== Page extract
Date of Proceeding: 05.03.2008
Reference: 472 c1856-7;472 c1854-5
Member: Lilley, Peter
Title: European Union (Amendment) Bill
Description: It is normally a pleasure to follow the hon. Member for Rhondda (Chris Bryant), but whereas all other Members who have spoken have recognised that the debate raises issues of principle that transcend and divide party, he chose to make a purely partisan speech, and made little contribution as a result.
Twenty-five years ago, I was elected to the House-as was the Prime Minister, as it happens. Unlike the Prime Minister, who was elected on a pledge to leave the European Community, I have always believed, and still believe, in remaining a member of the European Community. I have grave reservations about handing over further powers, and there are some powers that we have handed over which I would like to see returned to this country, but the reason that I have, for the first time, actively taken part in debates on a European treaty is nothing to do with Europe. It is to do with integrity.
====
== Task data
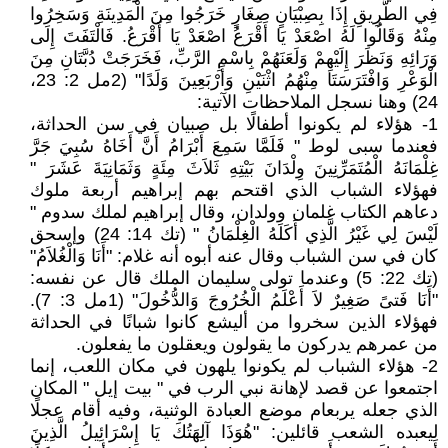
فِي الطَّرِيقِ إِذَا بِصِبْيَانٍ صِغَارٍ خَرَجُوا مِنَ الْمَدِينَةِ وَسَخِرُوا
مِنْهُ وَقَالُوا لَهُ اصْعَدْ يَا أَقْرَعُ اصْعَدْ يَا أَقْرَعُ. فَالْتَفَتَ إِلَى
وَرَائِهِ وَنَظَرَ إِلَيْهِمْ وَلَعَنَهُمْ بِاسْمِ الرَّبِّ، فَخَرَجَتْ دُبَّتَانِ مِنَ
الْوَعْرِ وَافْتَرَسَتَا مِنْهُمُ اثْنَيْنِ وَأَرْبَعِينَ وَلَدًا" (2مل 2: 23،
24) وهنا نسجل الملاحظات الآتية:
1- هؤلاء لم يكونوا أطفالًا بل صبيان في سن الحداثة،
فعندما سبى لوط " فَلَمَّا سَمِعَ أَبْرَامُ أَنَّ أَخَاهُ سُبِيَ جَرَّ
غِلْمَانَهُ الْمُتَمَرِّنِينَ وِلْدَانَ بَيْتِهِ ثَلاَثَ مِئَةٍ وَثَمَانِيَةَ عَشَرَ "
فهؤلاء الشباب الذي اقتحم بهم إبراهيم أربعة ملوك
دعاهم الكتاب غلمان وولدان، وقال إبراهيم لملك سدوم "
لَيْسَ لِي غَيْرُ الَّذِي أَكَلَهُ الْغِلْمَانُ " (تك 14: 24) وإسحق
كان في سن الشباب وقال عنه أبوه أنه غلام: "أَنَا وَالْغُلاَمُ"
(تك 22: 5) وعندما تولى سليمان الملك قال عن نفسه:
"أَنَا فَتىً صَغِيرٌ لاَ أَعْلَمُ الْخُرُوجَ وَالدُّخُولَ" (1مل 3: 7).
فهؤلاء الذين سخروا من أليشع كانوا شبانًا في الحداثة
من عمرهم يدركون ما يقولون ويعقلون ما يفعلون.
2- هؤلاء الشباب لم يكونوا يلهون في مكان اللعب، إنما
اجتمعوا عن قصد لإهانة نبي الرب في " بيت إيل " المكان
الذي جعله يربعام موضع العبادة الوثنية، وفيه أقام عجلًا
ليعبده الشعب قائلين: "هُوَذَا آلِهَتُكَ يَا إِسْرَائِيلُ الَّذِينَ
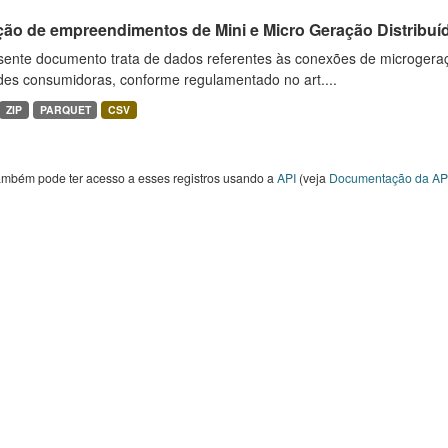
ção de empreendimentos de Mini e Micro Geração Distribuí
sente documento trata de dados referentes às conexões de microgera
des consumidoras, conforme regulamentado no art....
ZIP
PARQUET
CSV
ambém pode ter acesso a esses registros usando a
API
(veja
Documentação da AP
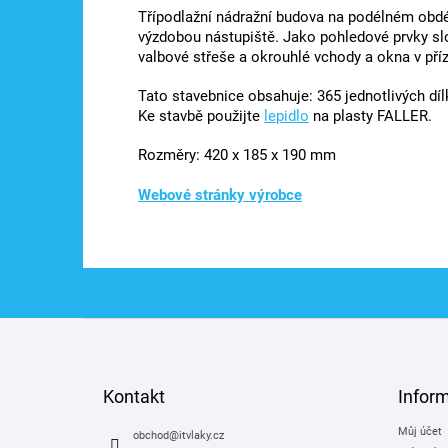
Třípodlažní nádražní budova na podélném obd
výzdobou nástupiště. Jako pohledové prvky s
valbové střeše a okrouhlé vchody a okna v pří
Tato stavebnice obsahuje: 365 jednotlivých díl
Ke stavbě použijte
lepidlo
na plasty FALLER.
Rozměry: 420 x 185 x 190 mm
Webové stránky výrobce
Z
á
p
a
Kontakt
Infor
t
Můj účet
í
obchod
@
itvlaky.cz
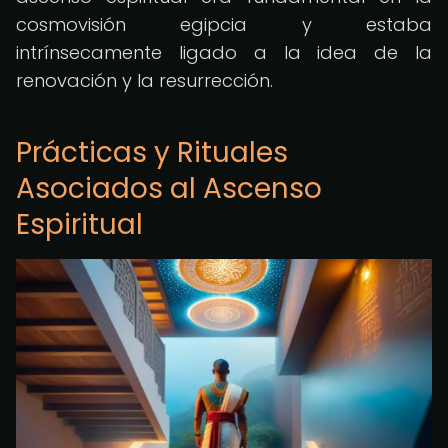
cosmovisión egipcia y estaba
intrínsecamente ligado a la idea de la
renovación y la resurrección.
Prácticas y Rituales
Asociados al Ascenso
Espiritual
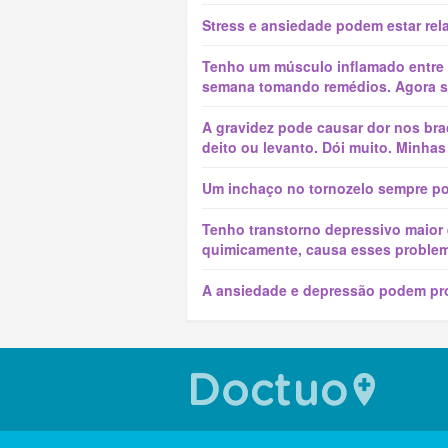
Stress e ansiedade podem estar re
Tenho um músculo inflamado entre e
semana tomando remédios. Agora sin
A gravidez pode causar dor nos br
deito ou levanto. Dói muito. Minhas
Um inchaço no tornozelo sempre po
Tenho transtorno depressivo maior 
quimicamente, causa esses problem
A ansiedade e depressão podem pro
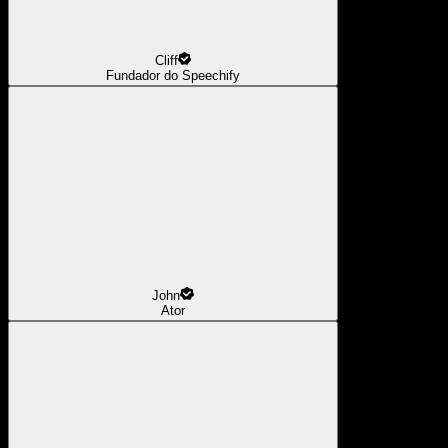
Cliff
Fundador do Speechify
John
Ator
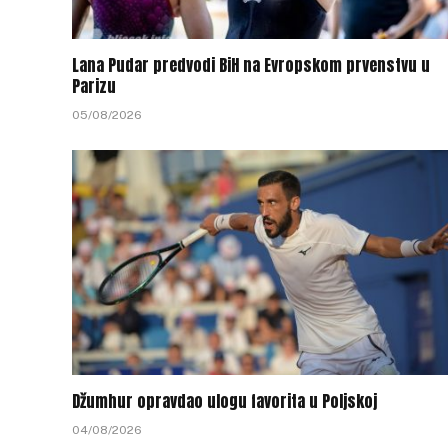
Lana Pudar predvodi BiH na Evropskom prvenstvu u
Parizu
05/08/2026
Džumhur opravdao ulogu favorita u Poljskoj
04/08/2026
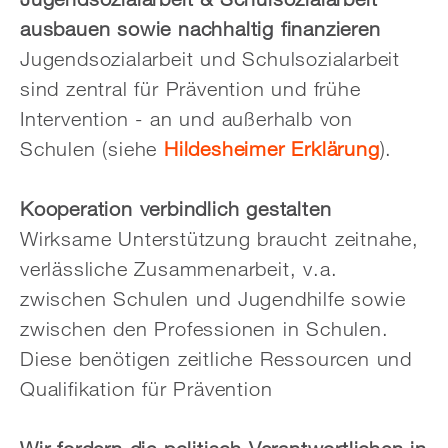
ausbauen sowie nachhaltig finanzieren
Jugendsozialarbeit und Schulsozialarbeit
sind zentral für Prävention und frühe
Intervention - an und außerhalb von
Schulen (siehe
Hildesheimer Erklärung
).
Kooperation verbindlich gestalten
Wirksame Unterstützung braucht zeitnahe,
verlässliche Zusammenarbeit, v.a.
zwischen Schulen und Jugendhilfe sowie
zwischen den Professionen in Schulen.
Diese benötigen zeitliche Ressourcen und
Qualifikation für Prävention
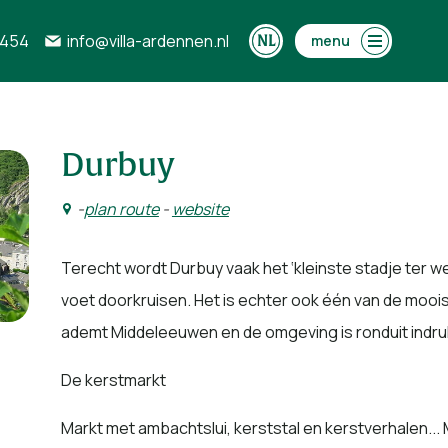
0454
info@villa-ardennen.nl
menu
Durbuy
-
plan route
-
website
Terecht wordt Durbuy vaak het ‘kleinste stadje ter were
voet doorkruisen. Het is echter ook één van de mooist
ademt Middeleeuwen en de omgeving is ronduit indr
De kerstmarkt
Markt met ambachtslui, kerststal en kerstverhalen..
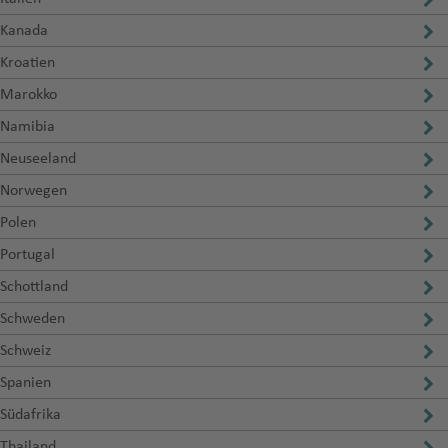
Kanada
Kroatien
Marokko
Namibia
Neuseeland
Norwegen
Polen
Portugal
Schottland
Schweden
Schweiz
Spanien
Südafrika
Thailand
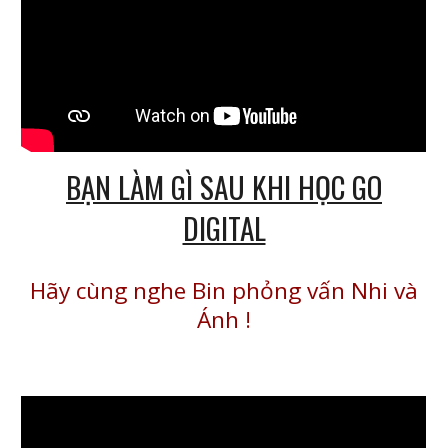
BẠN LÀM GÌ SAU KHI HỌC GO
DIGITAL
Hãy cùng nghe Bin phỏng vấn Nhi và
Ánh
!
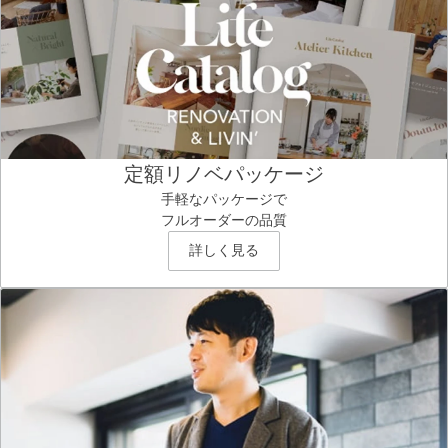
定額リノベパッケージ
手軽なパッケージで
フルオーダーの品質
詳しく見る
====
* Check your understanding
• A. Reproduce the passage of the Lilley speech record from "Twenty-five years ago, I" to "do with integrity.".
• B. Find each line in the records that contains the string "إبراهيم" and copy those lines, treating uppercase and lowercase as different.

* Responses to the tasks
• A.
Twenty-five years ago, I was elected to the House-as was the Prime Minister, as it happens. Unlike the Prime Minister, who was elected on a pledge to leave the European Community, I have always believed, and still believe, in remaining a member of the European Community. I have grave reservations about handing over further powers, and there are some powers that we have handed over which I would like to see returned to this country, but the reason that I have, for the first time, actively taken part in debates on a European treaty is nothing to do with Europe. It is to do with integrity.

• B.
فهؤلاء الشباب الذي اقتحم بهم إبراهيم أربعة ملوك
دعاهم الكتاب غلمان وولدان، وقال إبراهيم لملك سدوم "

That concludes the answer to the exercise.